数時間前に初めて会ったばかりだというのに、不思議と悠華に対しての警戒心はなかった。
そして、昨夜の御嵩との忌まわしい出来事も、どこか遠くのことのように感じられる。
この部屋の不思議な雰囲気------どこか俗世と離れた時間が流れているようなこの雰囲気------によるものでもあるかもしれない。
そして、悠華自身についてもこの部屋と同様に不思議な雰囲気をまとっていることには違いなかった。
さきほど、悠華の手が肩にそっと触れただけで、それまで重苦しかった自分の体と心がふっと開放されたように感じた。
『それはこの人の、特殊な能力なんだろうか......。』
そんな考えに行き着いてはっと顔を上げると、彼女の柔らかで華やかな微笑みが真正面にあった。
ちょっと気後れしてつい頬が赤らんでしまった岬だが、それ以上何もいえないでいると、悠華はふふ、と笑って口元に手をやった。
「岬さんってかわいいのね。」
「へ?」
いきなりなんの脈絡もなく『かわいい』と言われて岬は間の抜けた反応をしてしまった。
頭の中をハテナが行ったりきたりしている。
それでなくても、この状況をなるべく自分の理解のできる範囲で把握しようと必死な状態なのだ。

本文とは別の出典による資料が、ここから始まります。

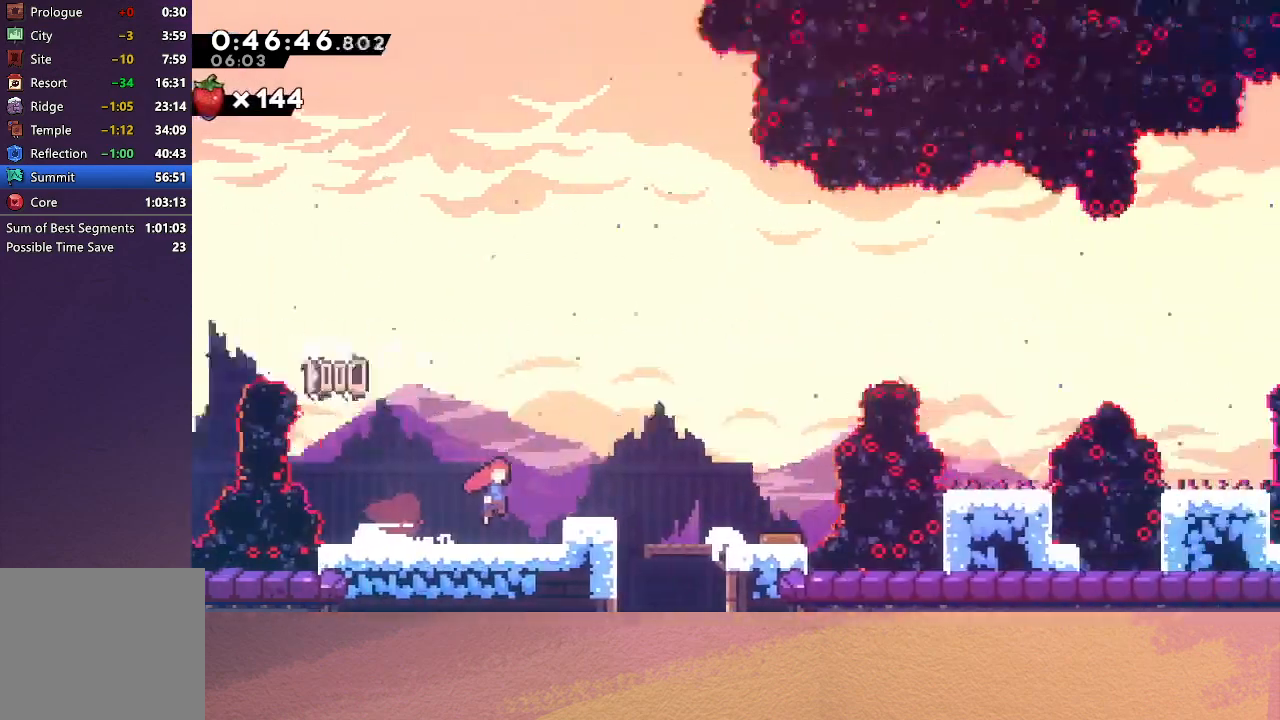
{"buttons": ["CIRCLE", "DPAD_RIGHT"], "left_stick": "center", "events": []}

「...この状況で名前しか言ってないんじゃ意地悪だわよね...。...でも色々複雑すぎて、何から話せばいいものやら...迷うわね。」
そう言って悠華はしばらく何かを考えているように、テーブルの上で組んだ自分の両手を見つめた。
岬はココアをひとくち口に含んだ。
しばらくして、悠華は口を開いた。
「ねえ、岬さん。あなたは奈津河の人間?それとも竜方の人間?」
突然、しかも真意のつかめない質問をふられて岬は言葉に詰まった。
悠華の口から一族の名前が出たことで、やはり彼女も一族がらみの人物だったんだと頭の片隅で納得はしたが、今の質問が何を聞こうとしているのか分からずに戸惑った。
「え......あ......」
すぐに答えられない岬を悠華は何も言わずにまっすぐ見つめてくる。
「あたしは......、奈津河の...血を...ひいてる、らしい...んで、......奈津河の人間...ってことですよね...?」
なぜか悠華に確認を求めるような言い方になってしまった。
「そう。......そう、ね。あなたの言い方を借りるなら......私も奈津河の人間、ということになるわね。」
含みのある言い方だった。
少なくとも敵方ではないと分かっただけでも岬はホッとしたが、どうも何か引っ掛かりをおぼえて仕方がなかった。
戸惑う岬に再び悠華はたずねる。
「------では、岬さん。あなたの心は?」
そう口にした悠華の表情が心なしか厳しさを含んでいるような気がして、岬は思わずごくりと息を呑んだ。